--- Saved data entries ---

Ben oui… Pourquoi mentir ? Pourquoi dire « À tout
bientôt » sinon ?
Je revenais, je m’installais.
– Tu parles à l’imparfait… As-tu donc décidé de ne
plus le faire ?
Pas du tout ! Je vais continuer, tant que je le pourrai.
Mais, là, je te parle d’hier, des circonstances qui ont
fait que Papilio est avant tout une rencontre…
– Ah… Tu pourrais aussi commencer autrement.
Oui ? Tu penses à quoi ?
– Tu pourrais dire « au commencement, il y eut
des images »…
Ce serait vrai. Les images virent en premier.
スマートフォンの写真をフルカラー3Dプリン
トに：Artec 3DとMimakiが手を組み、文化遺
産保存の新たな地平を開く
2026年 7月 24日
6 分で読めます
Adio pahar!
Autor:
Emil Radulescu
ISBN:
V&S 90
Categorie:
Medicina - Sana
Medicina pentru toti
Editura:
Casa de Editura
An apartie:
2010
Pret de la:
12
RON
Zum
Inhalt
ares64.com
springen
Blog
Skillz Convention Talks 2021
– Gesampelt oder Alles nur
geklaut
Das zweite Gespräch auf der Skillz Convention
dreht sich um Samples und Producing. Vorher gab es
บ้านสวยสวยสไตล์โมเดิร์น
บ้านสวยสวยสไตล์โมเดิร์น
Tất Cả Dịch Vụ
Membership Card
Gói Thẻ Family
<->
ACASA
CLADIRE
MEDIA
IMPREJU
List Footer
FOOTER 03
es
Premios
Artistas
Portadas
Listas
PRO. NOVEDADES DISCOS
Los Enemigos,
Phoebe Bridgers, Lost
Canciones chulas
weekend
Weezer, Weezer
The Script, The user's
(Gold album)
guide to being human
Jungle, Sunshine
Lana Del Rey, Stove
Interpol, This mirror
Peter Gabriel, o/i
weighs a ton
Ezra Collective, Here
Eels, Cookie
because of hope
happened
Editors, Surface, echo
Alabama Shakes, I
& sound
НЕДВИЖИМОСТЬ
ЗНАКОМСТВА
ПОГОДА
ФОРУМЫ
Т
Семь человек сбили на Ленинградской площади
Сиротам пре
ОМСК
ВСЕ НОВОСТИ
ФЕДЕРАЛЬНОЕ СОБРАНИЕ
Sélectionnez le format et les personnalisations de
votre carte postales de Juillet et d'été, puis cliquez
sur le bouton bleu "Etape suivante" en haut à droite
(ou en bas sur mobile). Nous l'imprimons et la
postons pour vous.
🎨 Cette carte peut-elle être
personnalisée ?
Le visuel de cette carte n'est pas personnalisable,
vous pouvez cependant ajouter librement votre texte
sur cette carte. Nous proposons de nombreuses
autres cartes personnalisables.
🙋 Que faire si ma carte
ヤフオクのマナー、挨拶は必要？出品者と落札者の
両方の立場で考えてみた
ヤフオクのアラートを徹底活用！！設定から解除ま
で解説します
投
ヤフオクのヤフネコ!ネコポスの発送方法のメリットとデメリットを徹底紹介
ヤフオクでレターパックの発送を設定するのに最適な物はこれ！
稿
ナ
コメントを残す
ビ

--- Required action ---
Produce an exact copy of each line from the one holding "autres cartes personnalisables." through the last line of the records, both included, and nothing more.

--- Output for this task ---
autres cartes personnalisables.
🙋 Que faire si ma carte
ヤフオクのマナー、挨拶は必要？出品者と落札者の
両方の立場で考えてみた
ヤフオクのアラートを徹底活用！！設定から解除ま
で解説します
投
ヤフオクのヤフネコ!ネコポスの発送方法のメリットとデメリットを徹底紹介
ヤフオクでレターパックの発送を設定するのに最適な物はこれ！
稿
ナ
コメントを残す
ビ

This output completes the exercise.